Hey everyone, as the title says, i'm curious what the model year of my HS621 is. When i bought it i remember looking through this forum and found other people with the same question, based on the answers i assumed that my 621 _might_ be a 1992 model year... but not really sure. It doesn't have the reinforced auger, and it also has a removable keyed ignition instead of a switch. Thanks to everyone for your input.


----------



## FLSTN (Sep 19, 2014)

Call Honda in Georgia at 770 497-6400. Ask them to run your serial number. They can tell you what dealer it was sold to and when. Also, any warranty work.
The 621's with electric start had the removable key. The non elec start ones had the lever you would turn.


----------



## [email protected] (Nov 21, 2011)

TheFanMan said:


> Hey everyone, as the title says, i'm curious what the model year of my HS621 is.

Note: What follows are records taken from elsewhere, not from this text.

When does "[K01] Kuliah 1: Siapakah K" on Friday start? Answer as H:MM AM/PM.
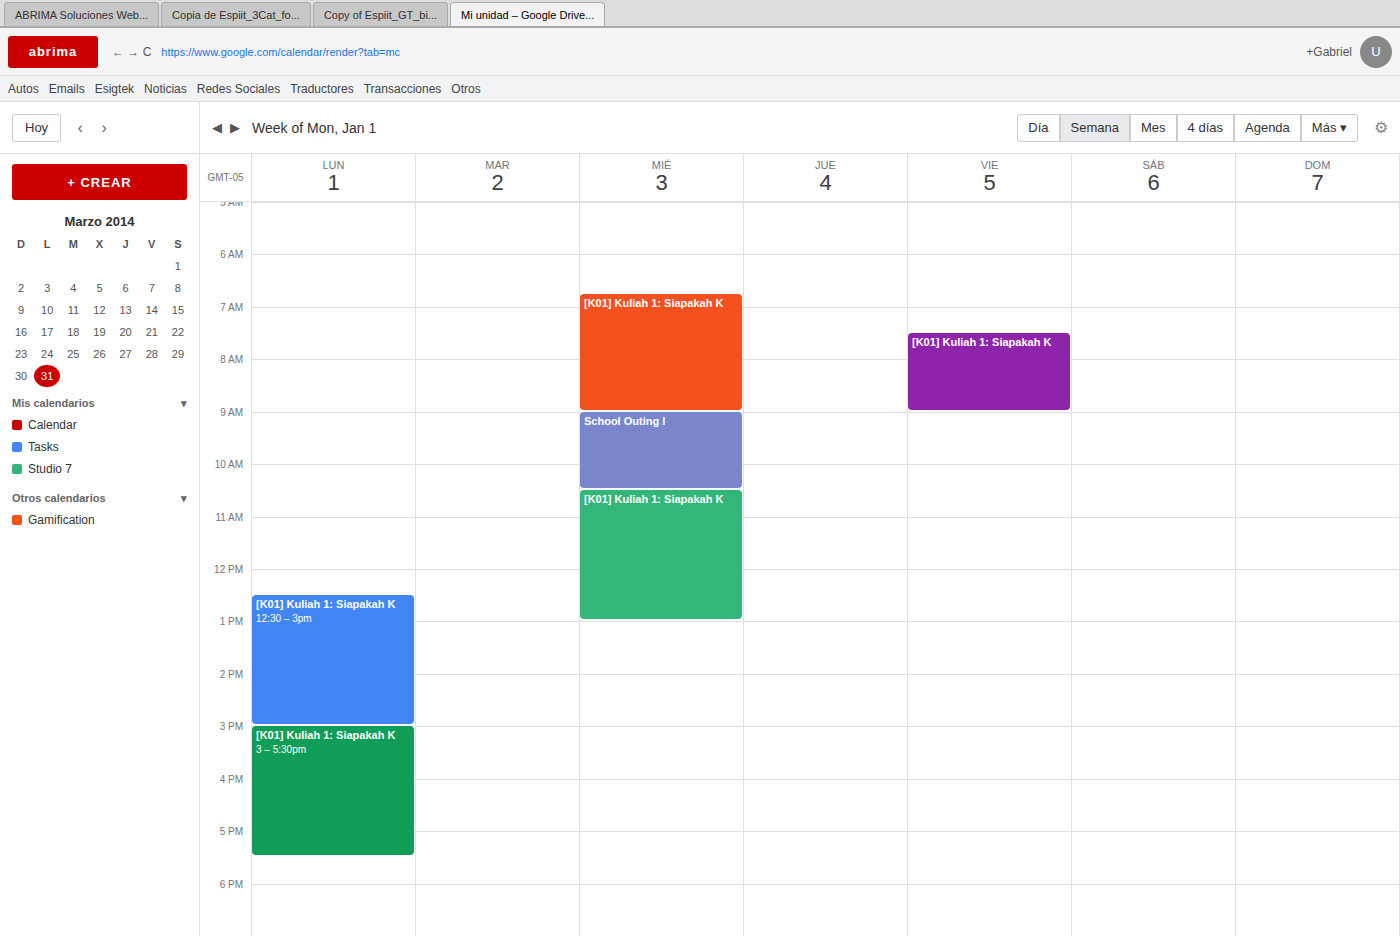
7:30 AM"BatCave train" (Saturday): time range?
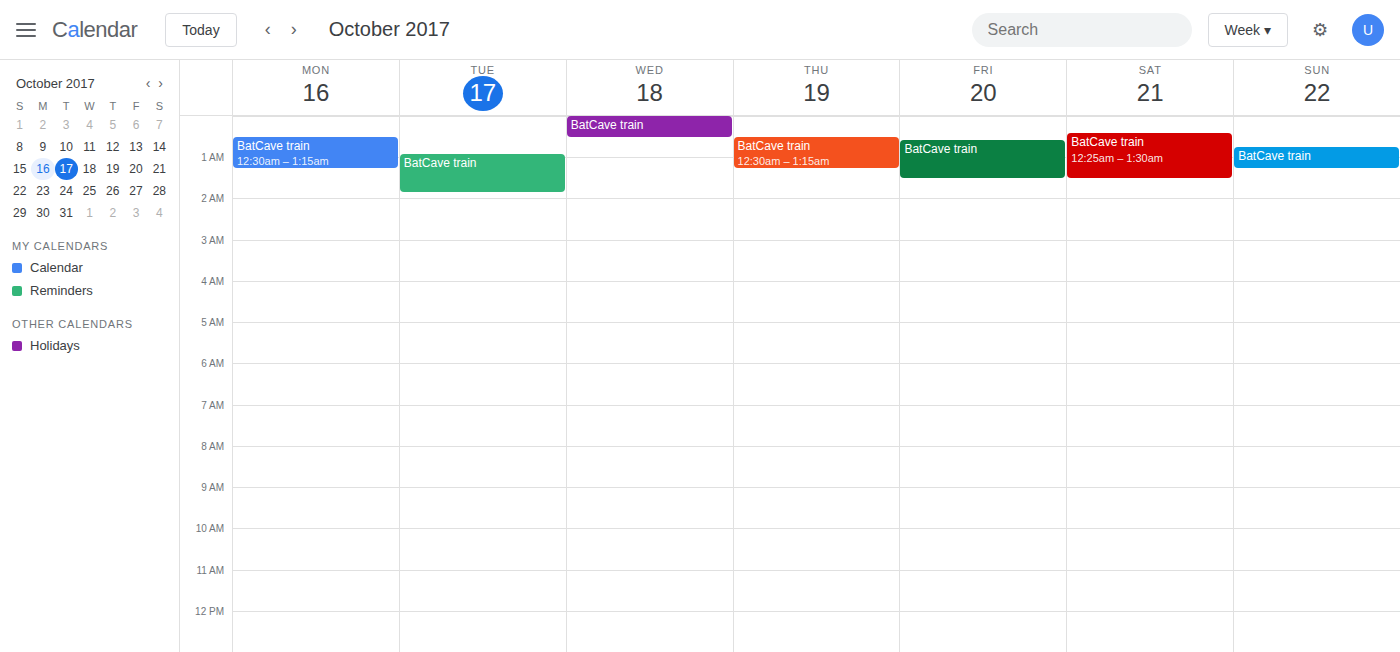
12:25 AM to 1:30 AMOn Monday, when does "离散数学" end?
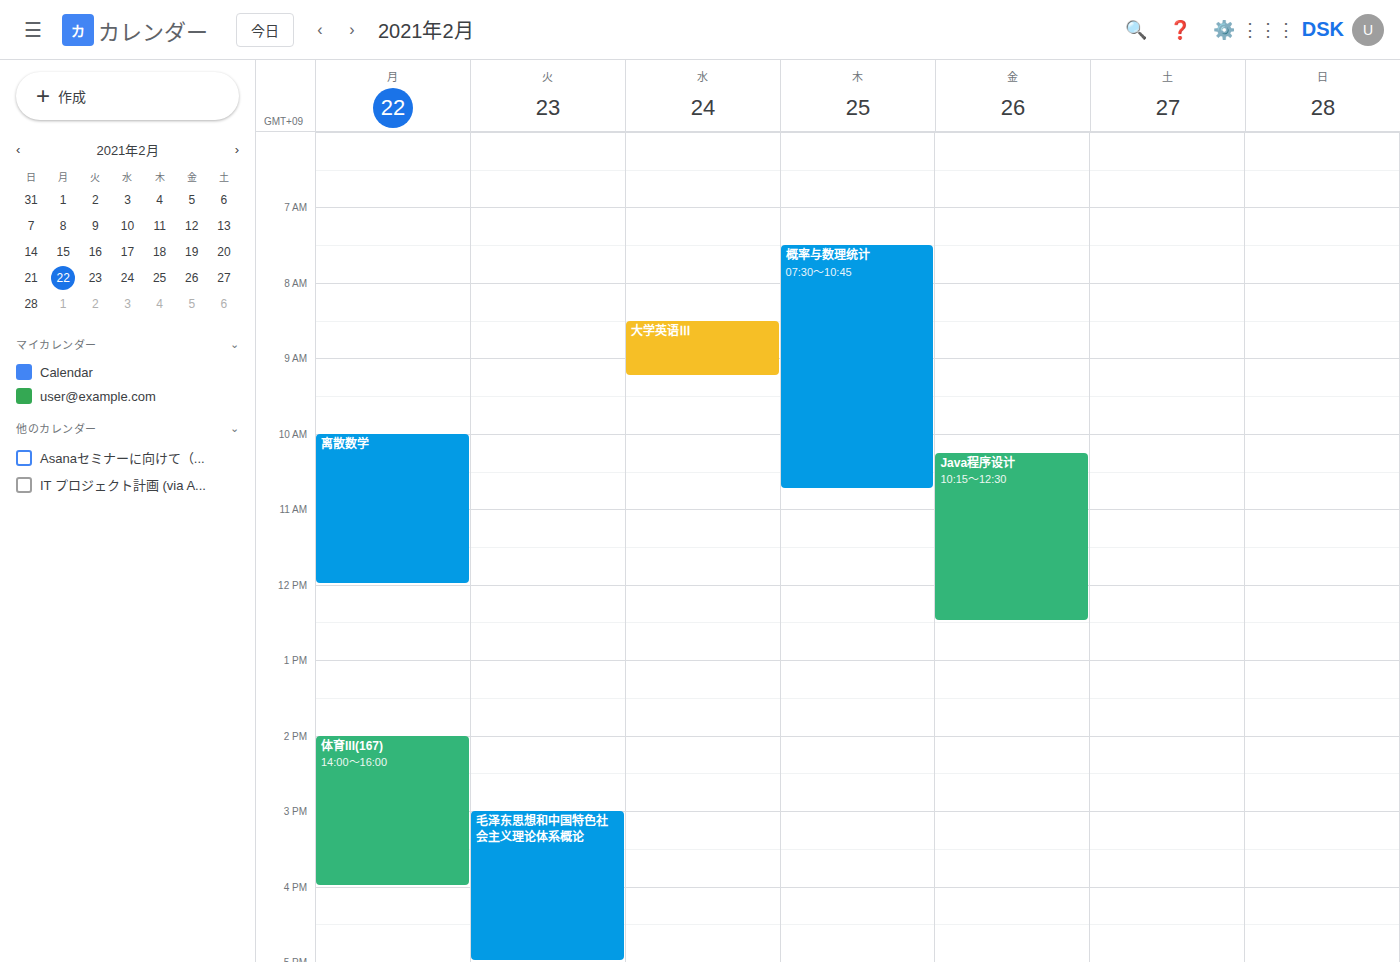
12:00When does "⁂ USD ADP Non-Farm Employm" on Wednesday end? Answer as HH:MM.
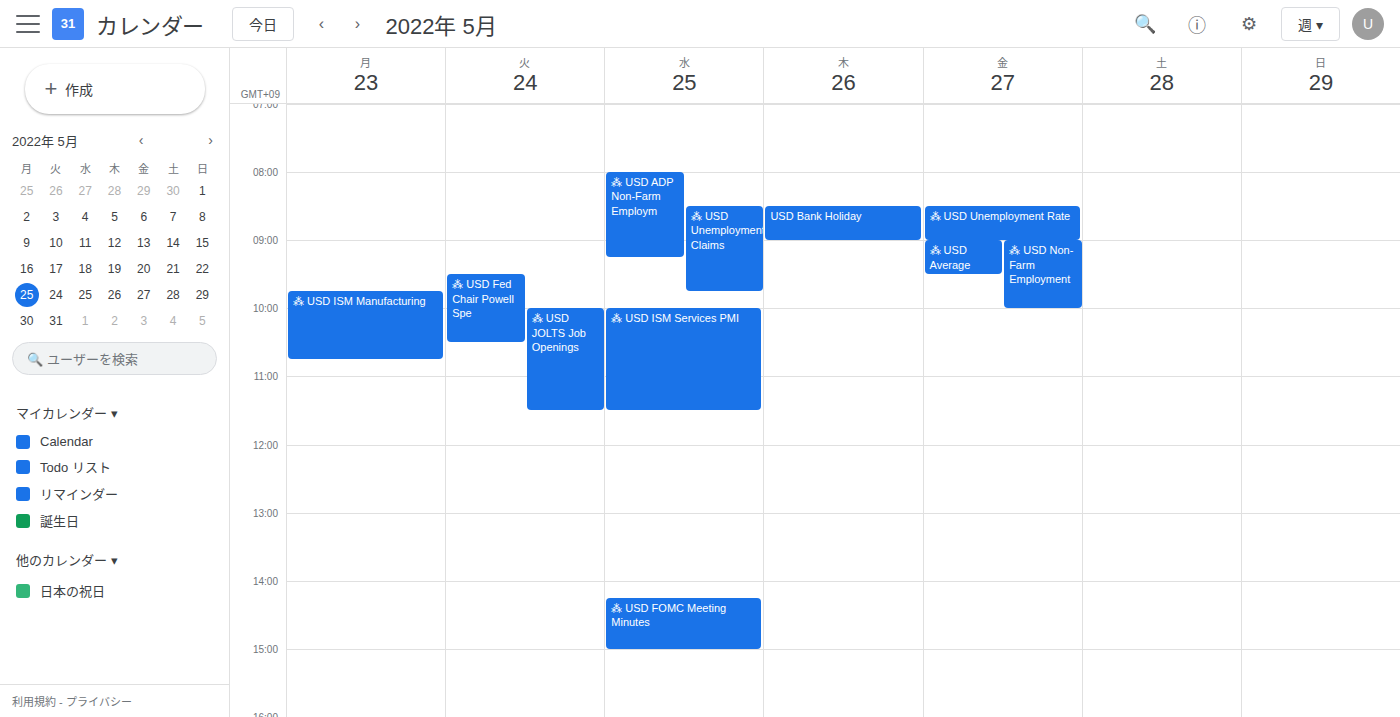
09:15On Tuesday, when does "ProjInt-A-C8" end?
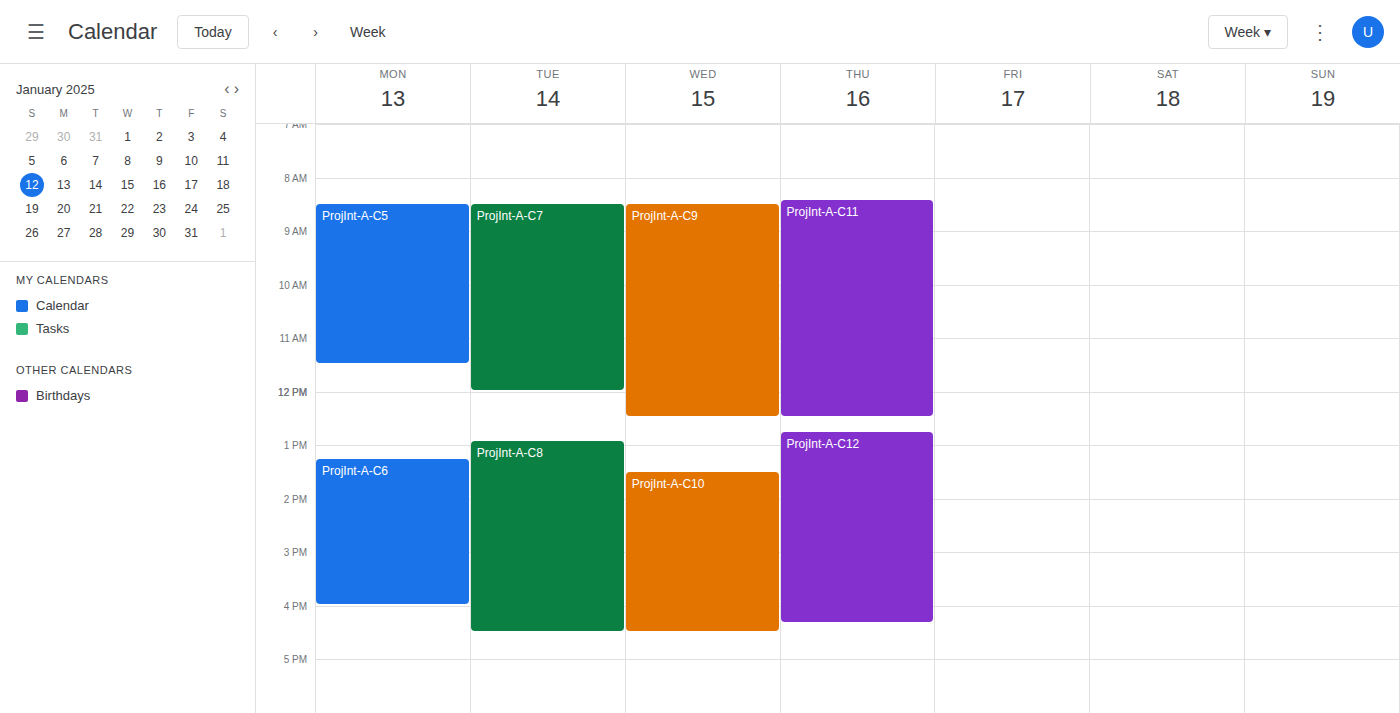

So Honda snow blowers don't have 'model years' like cars, trucks, motorcycles, etc. Instead, Honda uses a version code called a K-number that changes when there are changes to the product. The very first production is known as K0, which is what all HS621 sold in the USA are. 

Drop me a PM with the serial number and I can probably get you dates it was wholesaled and then retailed. FYI, never any recalls on this model, so no worries there.

*Hey, 800 posts!*


----------



## TheFanMan (Oct 10, 2017)

FLSTN said:


> The 621's with electric start had the removable key. The non elec start ones had the lever you would turn.


 Really... can't believe i never noticed this. Thanks for that bit of information, also thank you for the #, i appreciate it.


----------